-- TEXT SEGMENT --
•••••

What gives 5nm its secret sauce? Like gastronomes blending obscure spices, 5nm’s designers looking to push the limits of Moore’s Law have turned to a broader swath of the Periodic Table of Elements to expand their computing palate. Starting with the familiar silicon substrate “wafer,” 5nm layers in exotic elements like silicon germanium for its super-lattice, adding dielectric hafnium-dioxide and gallium arsenide laced with indium – with a side-look at gallium antimonide as a potential substitute.
And that’s where things get difficult, at least if we’re rooting for the U.S. to become the world’s epicenter of 5-nanometer chip production: The U.S. produces precisely zero of three of these elements — indium and gallium and arsenic – leaving us 100% import-dependent, while we’re 84% import-dependent for antimony, and more than 50% for germanium. Data for hafnium, among the rarest of the elements, is notoriously harder to come by, with production guesstimated at a scant 70 tons per year.
So if the U.S. is not producing these 5nm materials, where do these essential ingredients come from?
China is the global leader or top U.S. supplier for all six.

•••••

-- TASK INSTRUCTIONS --
A – Please explain, from the text on 5nm chip materials, why things "get difficult" for the U.S. becoming the world's center of 5-nanometer chip production.
B – Extend the text on 5nm chip materials, starting after its final sentence.

•••••

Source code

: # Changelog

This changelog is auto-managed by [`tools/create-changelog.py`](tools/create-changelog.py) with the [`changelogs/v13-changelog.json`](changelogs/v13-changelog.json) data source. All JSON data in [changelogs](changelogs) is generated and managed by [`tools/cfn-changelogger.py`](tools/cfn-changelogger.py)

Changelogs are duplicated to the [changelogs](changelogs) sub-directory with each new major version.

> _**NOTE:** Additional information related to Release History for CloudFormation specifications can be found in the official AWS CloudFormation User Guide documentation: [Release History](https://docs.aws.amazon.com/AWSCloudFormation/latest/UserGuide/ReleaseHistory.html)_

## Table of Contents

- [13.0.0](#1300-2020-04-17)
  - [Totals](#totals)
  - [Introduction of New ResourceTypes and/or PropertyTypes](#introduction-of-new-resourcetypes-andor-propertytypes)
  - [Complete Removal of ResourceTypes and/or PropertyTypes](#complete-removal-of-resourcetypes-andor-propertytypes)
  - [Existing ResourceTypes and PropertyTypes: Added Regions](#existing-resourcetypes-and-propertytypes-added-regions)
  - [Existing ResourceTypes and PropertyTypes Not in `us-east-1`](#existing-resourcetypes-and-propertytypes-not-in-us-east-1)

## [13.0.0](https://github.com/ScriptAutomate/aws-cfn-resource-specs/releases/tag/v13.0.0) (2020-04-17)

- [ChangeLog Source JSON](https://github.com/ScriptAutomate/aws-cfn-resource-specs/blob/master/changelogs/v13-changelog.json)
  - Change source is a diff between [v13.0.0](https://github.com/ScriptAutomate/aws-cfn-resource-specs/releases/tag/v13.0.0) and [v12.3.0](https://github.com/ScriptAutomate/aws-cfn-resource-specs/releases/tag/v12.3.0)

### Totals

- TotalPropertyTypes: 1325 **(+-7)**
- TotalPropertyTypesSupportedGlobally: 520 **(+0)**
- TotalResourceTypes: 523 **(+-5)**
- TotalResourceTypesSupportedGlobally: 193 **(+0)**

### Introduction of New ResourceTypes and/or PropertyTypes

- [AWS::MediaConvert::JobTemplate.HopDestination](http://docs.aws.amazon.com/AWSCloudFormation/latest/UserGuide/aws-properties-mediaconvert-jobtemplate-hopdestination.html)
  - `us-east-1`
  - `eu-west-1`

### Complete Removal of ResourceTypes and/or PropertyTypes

•••••

-- RESPONSES BY ITEM NUMBER --
A – The U.S. produces none of three of the needed elements (indium, gallium and arsenic), so it depends on imports for all of them. It also imports 84% of its antimony and more than 50% of its germanium.

B –
Supply Chain Starts With Supply
It’s a harsh reminder that the first word in supply chain is “supply.” And given that Beijing is not too happy about Taiwan Semi joining the 5nm U.S. supply chain team – after Apple, banned-in-America Huawei is Taiwan Semiconductor’s biggest customer — it may not be a good idea to source key semi-conductor materials from China. We’ve already seen Beijing threaten to cut off rare earth supplies to the U.S. as part of their trade war strategy. Do we need to multiply U.S. vulnerability across another half-dozen metals and minerals essential to next generation high-speed computing?
It doesn’t have to be that way: The U.S. has “known resources” of all six, and already includes them on the U.S. Government Critical Minerals List. Are the U.S. sources economic? Not if U.S. laws governing resource development policy make it a decade long odyssey to bring new resource projects into production. All the tax breaks in Arizona won’t help Taiwan Semiconductor if U.S. policy fails to take seriously America’s critical mineral dependency on China.
What can the U.S. Government do to bridge this resource gap and encourage American production? Here’s a place to begin: Decades ago, Congress gave the president authority to invoke the emergency powers of the Defense Production Act (DPA) – which President Trump has done during the COVID pandemic, and did last summer to address the United States’ rare earths dependency. If it’s dangerous for the U.S. to be 100% import-dependent for rare earths when the leading global producer is China, why not extend the same DPA designation to the other seven metals and minerals – not just the indium, gallium and arsenic we need for 5nm chips, but graphite, tantalum, fluorspar and manganese – where U.S. dependence is also 100% and China dominates global supply?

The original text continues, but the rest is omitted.